How is this different from journaling or self-reflection?
Two things. First, it uses an external corpus (your highlights), which is much less subject to in-the-moment bias than introspection. Second, it uses AI for retrieval, which can scan years of input in seconds. Journaling tends to surface what's salient to you right now. This workflow surfaces what was salient to you over time, which is a much wider and more honest dataset.
Do I need years of highlights to make this work?
No, but more is better. Even six months of consistent highlighting on a few topics is enough to surface patterns. The first audit will be lighter. By year two, the corpus is dense enough that AI retrieval starts to feel uncanny. If you're starting from zero, the answer is to start now and run a small audit in three months.

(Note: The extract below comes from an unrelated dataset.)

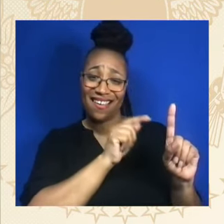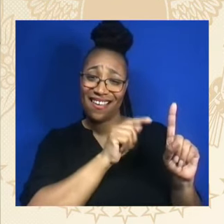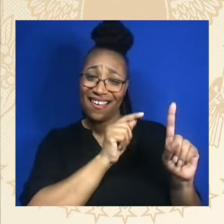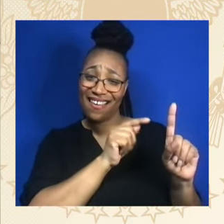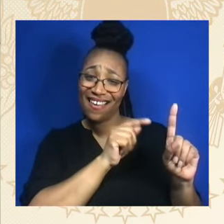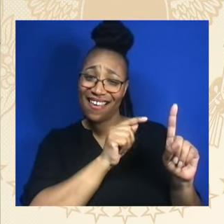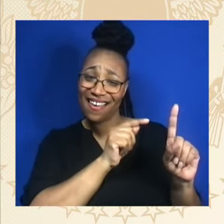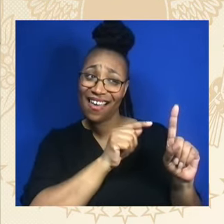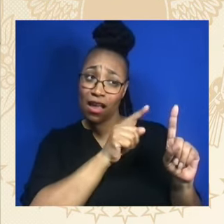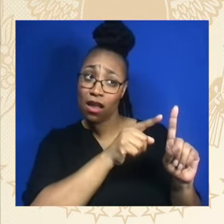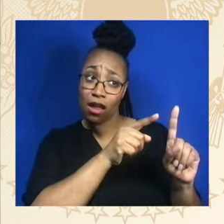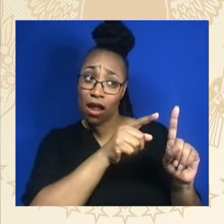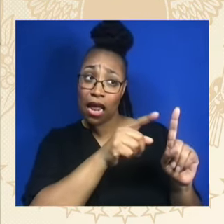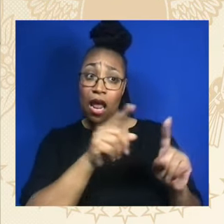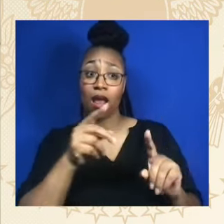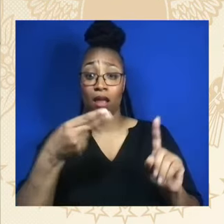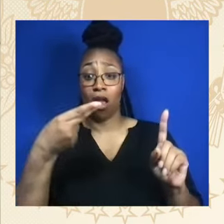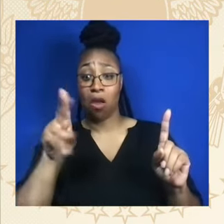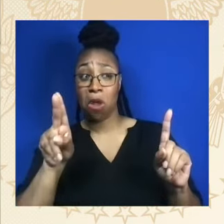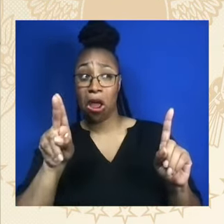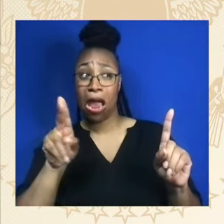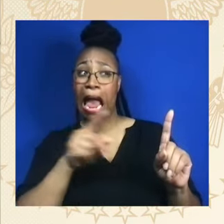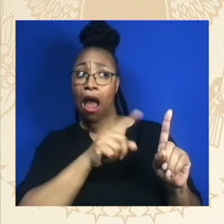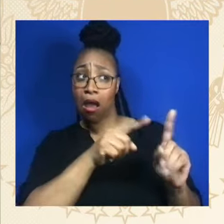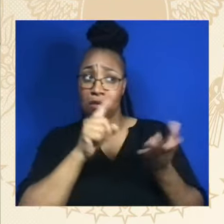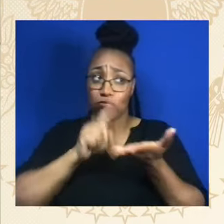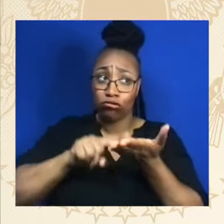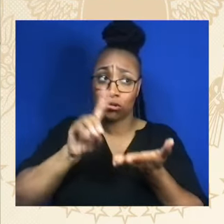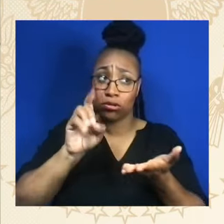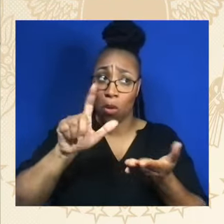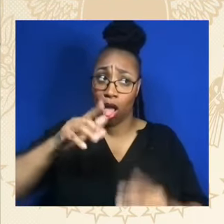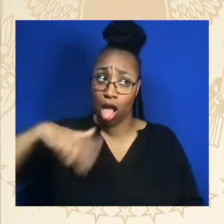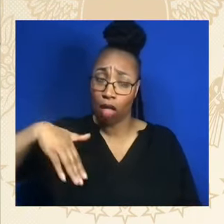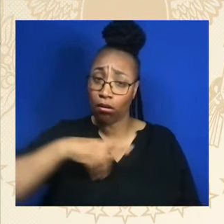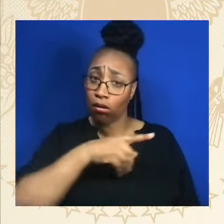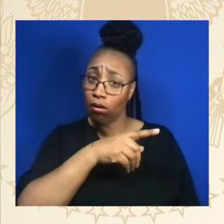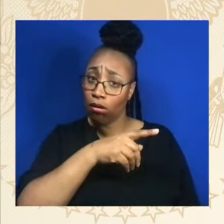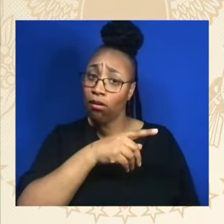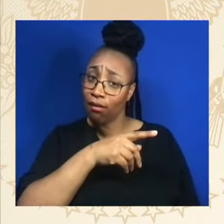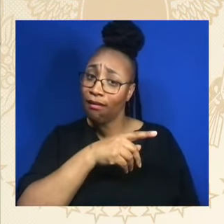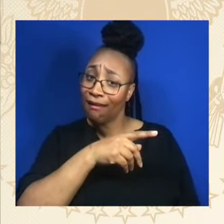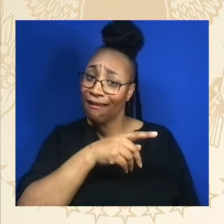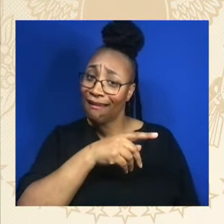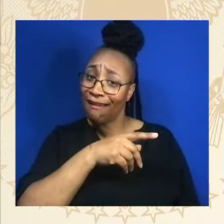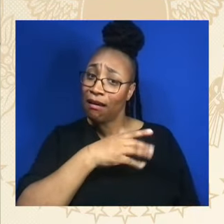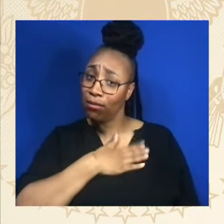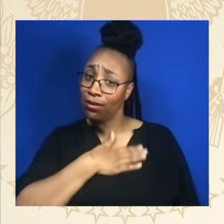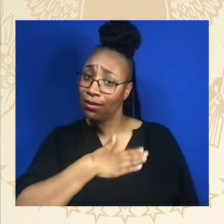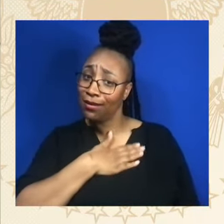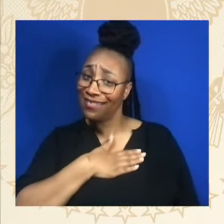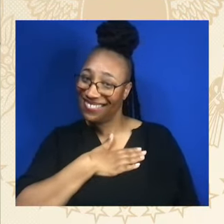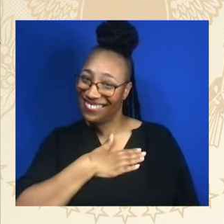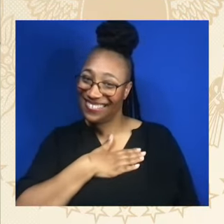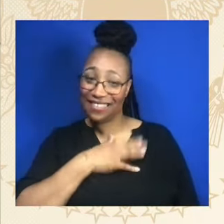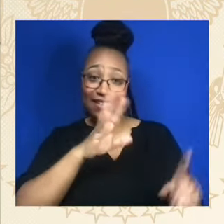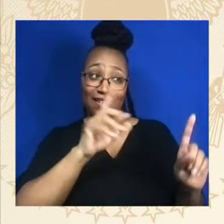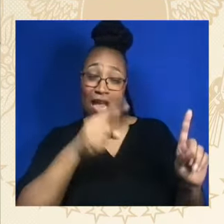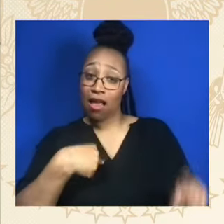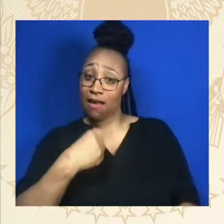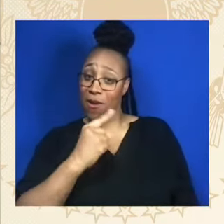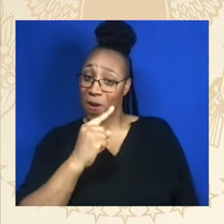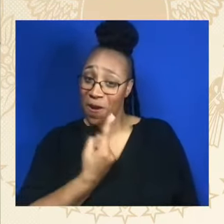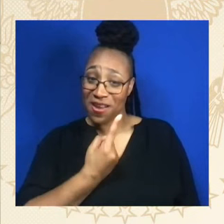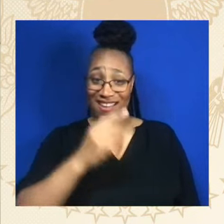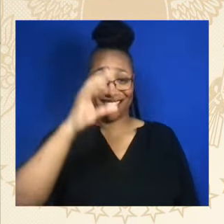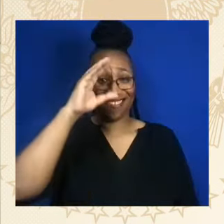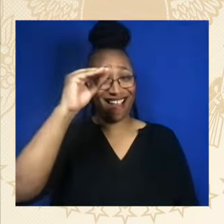— by the way, I'm the only guy for all the power in this room. I'm the only guy who had the president of a Divine Nine school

Doesn't AI just confirm my existing views by default?
It depends on how you query. If you ask "is my belief X correct," yes, you'll often get a flattering, hedged answer. If you ask "find every passage I've highlighted that complicates this," you get something useful. The query structure is the whole game. Treat the AI as a retrieval engine, not a judge.

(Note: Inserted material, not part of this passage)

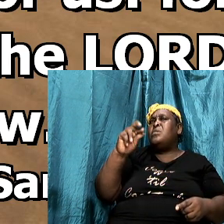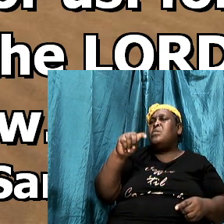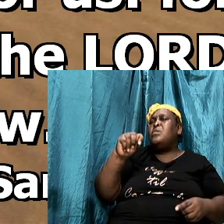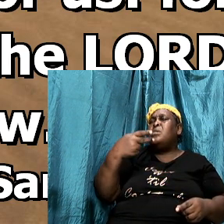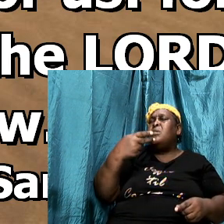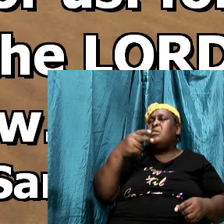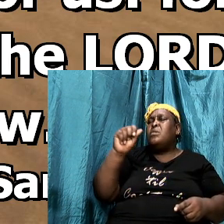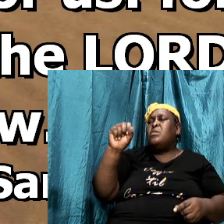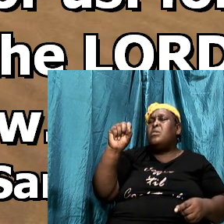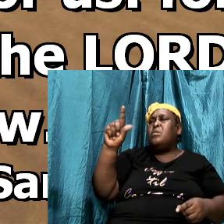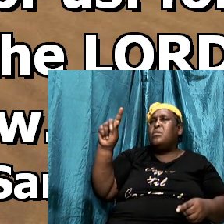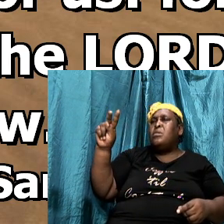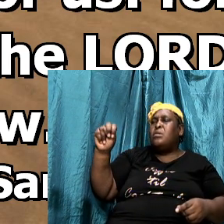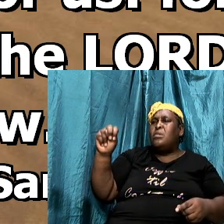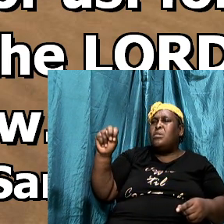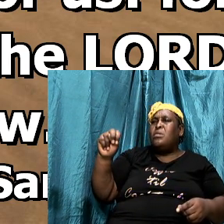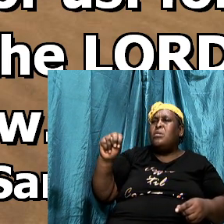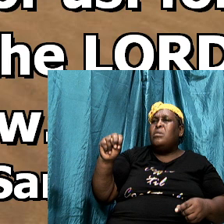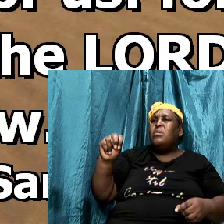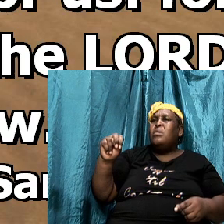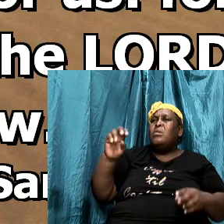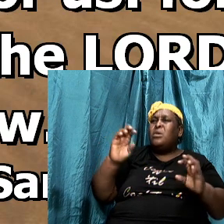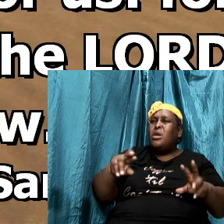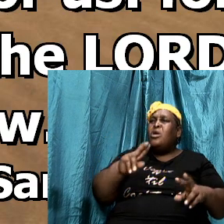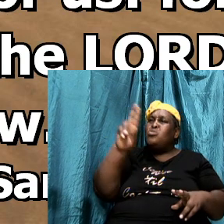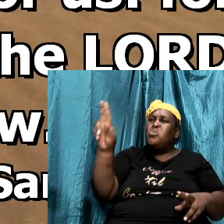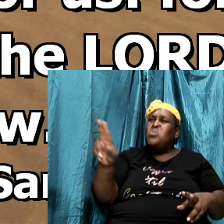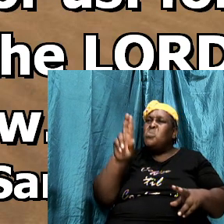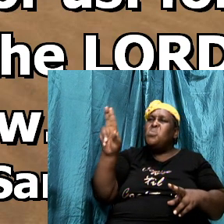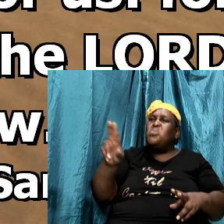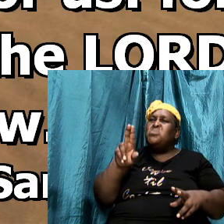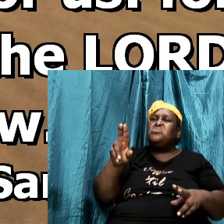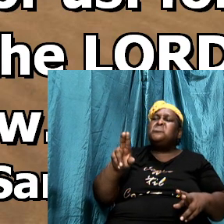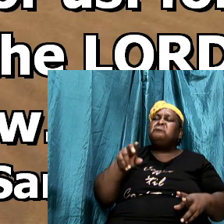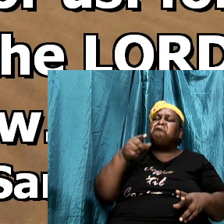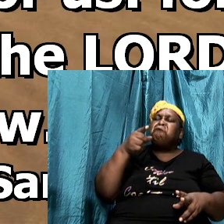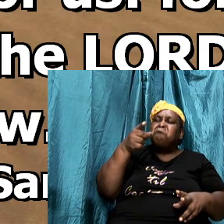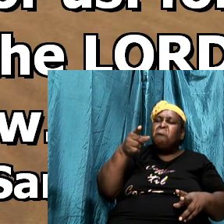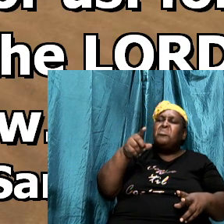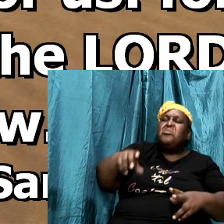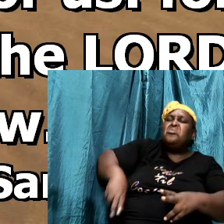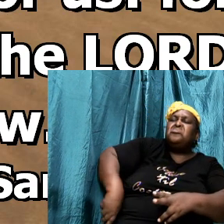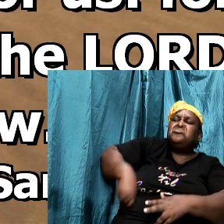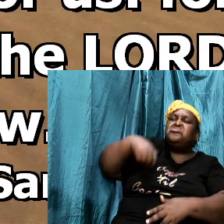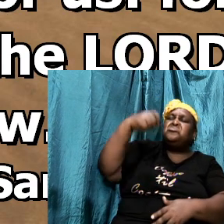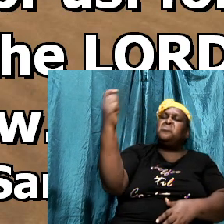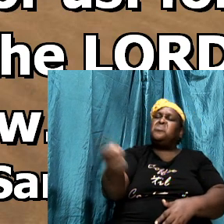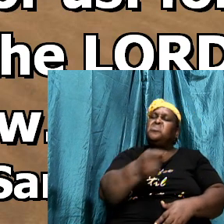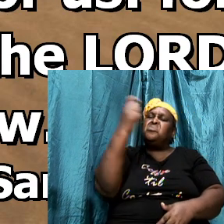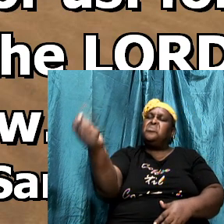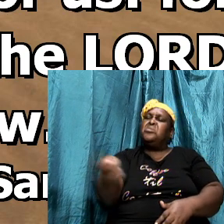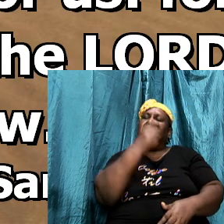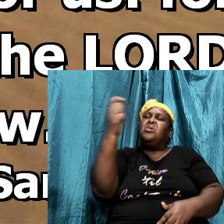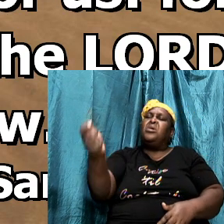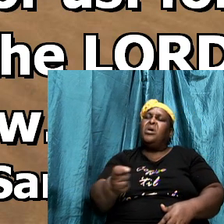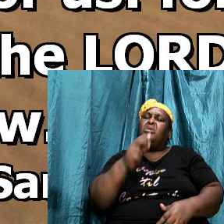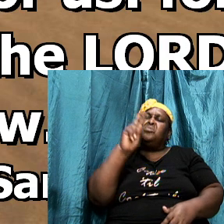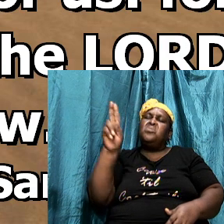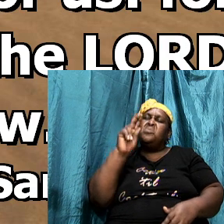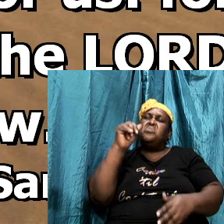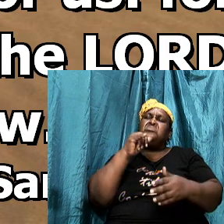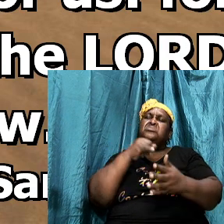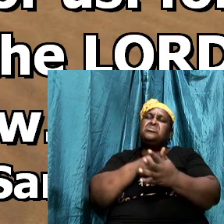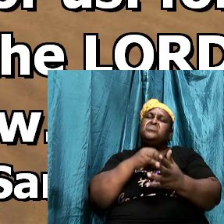was one that could have used his sword and use it well. But even with all of that, Jonathan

What if my highlights are scattered across multiple tools?
That's a workflow problem worth solving, but not a blocker for starting. Pick the largest single source and audit against that first. Over time, consolidating into one queryable corpus (Glasp with Kindle import and YouTube Summary feeds into the same system) makes the audit much more powerful.
What about beliefs I've never written down?
Those are the hardest, by design. The whole point of building a highlight corpus is that it externalizes what would otherwise stay only in your head. Beliefs that have never made it into your corpus are also beliefs you've never engaged with deliberately enough to mark. They're not invisible to the audit, but they only become legible when you start to externalize them, which is itself a useful practice.
Conclusion: Schedule the Next Scan
Anthropic's Mythos Preview is going to be discussed for years in the context of cybersecurity. The more durable lesson it offers, though, isn't about code. It's about review.
The bugs Mythos found weren't sophisticated. They were old. They survived because nobody re-examined them. Once a more capable analyzer arrived, with the patience to look at what humans had stopped looking at, the bugs surfaced almost immediately. The vulnerability was in the absence of audit, not in the code itself.
Your mental models live under the same conditions. The defaults you set years ago are running in the background, shaping decisions, never re-examined since you set them. They're not necessarily wrong. They're just unchecked. Some of them are almost certainly bugs. You don't know which ones until you scan.
The tools to run that scan now exist. They didn't five years ago. A corpus of your own highlights, plus AI that can query it, plus a structured quarterly workflow. That's the whole stack. It costs less than an hour every three months. Almost nothing about that is technically hard. The difficulty is making it a habit.
Pick one load-bearing belief this week. Date it. Run the scan. See what comes back. You may end up confirming the belief, in which case you've earned the right to keep it for the next round. Or you may find a stale prior that's been quietly producing bad downstream decisions, in which case you've just bought yourself the most valuable kind of upgrade.
Glasp's web highlighter, Kindle highlights import, and AI chat over your corpus are designed for exactly this kind of work. Start the corpus today. Run the first scan in three months. Don't wait for a Mythos-equivalent revelation to find out which of your defaults is broken.
The model isn't your auditor. You are. The corpus is what makes the audit possible.